The ocean gives you immediate feedback on your internal state. That’s part of what makes surfing so honest. You can fake it in a lot of places. You cannot fake it in the water.
And the frustration compounds. The self-criticism starts quietly and then gets loud. None of it is actually about surfing. It’s the same voice that was already running before you got to the beach — you just gave it a new set of targets.
What the Water Teaches Your Surfing Mindset
Softening your approach to surfing doesn’t mean pretending the conditions are perfect when they’re not. It means choosing not to make the ocean responsible for your mood.
Surfing is not a performance review. It’s not a test you pass or fail. It’s one of the few places left where the only real goal is to have a good time — and that goal is entirely within your control.
When your surfing mindset shifts, everything shifts with it.
What the Water Gives Back
Here’s the thing nobody tells you when you’re learning to surf: the best sessions aren’t always when the waves are biggest. The best sessions are when you’re most present.

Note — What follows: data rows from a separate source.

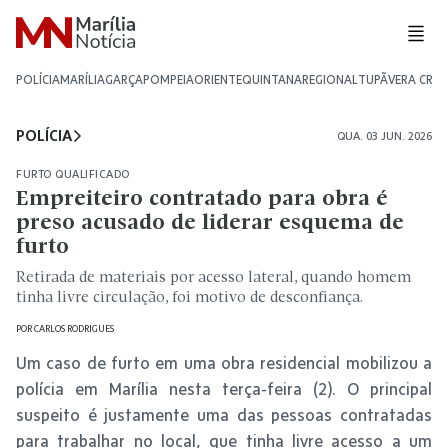
POLÍCIA
MARÍLIA
GARÇA
POMPEIA
ORIENTE
QUINTANA
REGIONAL
TUPÃ
VERA CRU
POLÍCIA
QUA. 03 JUN. 2026
FURTO QUALIFICADO
Empreiteiro contratado para obra é
preso acusado de liderar esquema de
furto
Retirada de materiais por acesso lateral, quando homem
tinha livre circulação, foi motivo de desconfiança.
POR
CARLOS RODRIGUES
Um caso de furto em uma obra residencial mobilizou a
polícia em Marília nesta terça-feira (2). O principal
suspeito é justamente uma das pessoas contratadas
para trabalhar no local, que tinha livre acesso a um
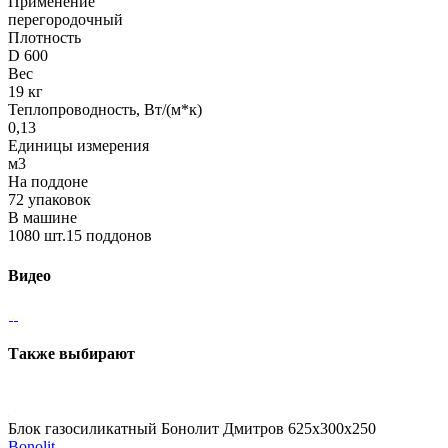
Применение
перегородочный
Плотность
D 600
Вес
19 кг
Теплопроводность, Вт/(м*к)
0,13
Единицы измерения
м3
На поддоне
72 упаковок
В машине
1080 шт.15 поддонов
Видео
Также выбирают
Блок газосиликатный Бонолит Дмитров 625х300х250
Bonolit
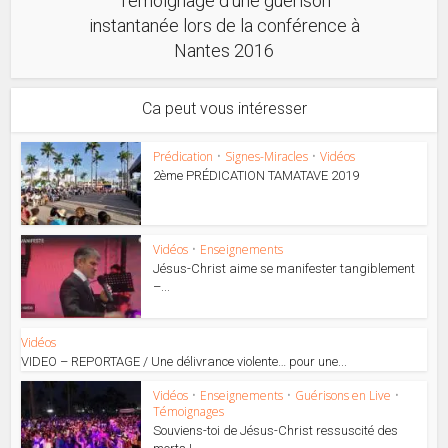
Témoignage d’une guérison
instantanée lors de la conférence à
Nantes 2016
Ca peut vous intéresser
Prédication
•
Signes-Miracles
•
Vidéos
2ème PRÉDICATION TAMATAVE 2019
Vidéos
•
Enseignements
Jésus-Christ aime se manifester tangiblement
–...
Vidéos
VIDEO – REPORTAGE / Une délivrance violente… pour une...
Vidéos
•
Enseignements
•
Guérisons en Live
•
Témoignages
Souviens-toi de Jésus-Christ ressuscité des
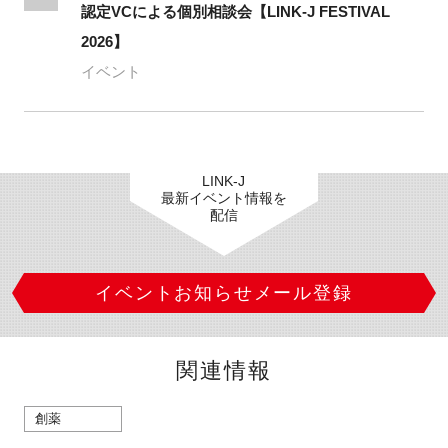
認定VCによる個別相談会【LINK-J FESTIVAL
2026】
イベント
LINK-J
最新イベント情報を
配信
イベントお知らせメール登録
関連情報
創薬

When you’ve actually left the noise on shore — when you’ve paddled out with a clear mind — the water gives you something back.
You come out of the water different. Lighter. Not because anything changed on land, but because for a stretch of time, you were somewhere the weight couldn’t follow you.
So next time you’re walking down to the beach with a head full of everything — take a breath before you wade in. Feel the sand under your feet. Look at the water for a second.
Then leave it. All of it.
The waves will still be there. The problems will still be there. But for right now — go surf with the right mindset.